## Written task:
Bring together copies of the lines in the data below that contain the word "input".
• • • •
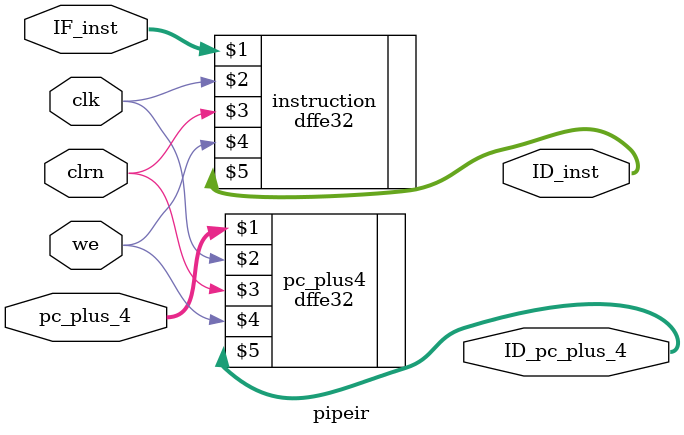
<source format=v>
module pipeir(pc_plus_4, IF_inst, we, clk, clrn, ID_pc_plus_4, ID_inst);
	input	[31:0]	pc_plus_4, IF_inst;
	input			we, clk, clrn;
	output	[31:0] ID_pc_plus_4, ID_inst;

	dffe32 	pc_plus4(pc_plus_4, clk, clrn, we, ID_pc_plus_4);
	dffe32 instruction(IF_inst, clk, clrn, we, ID_inst);
endmodule

</source>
• • • •
## Solution to the problem:
	input	[31:0]	pc_plus_4, IF_inst;
	input			we, clk, clrn;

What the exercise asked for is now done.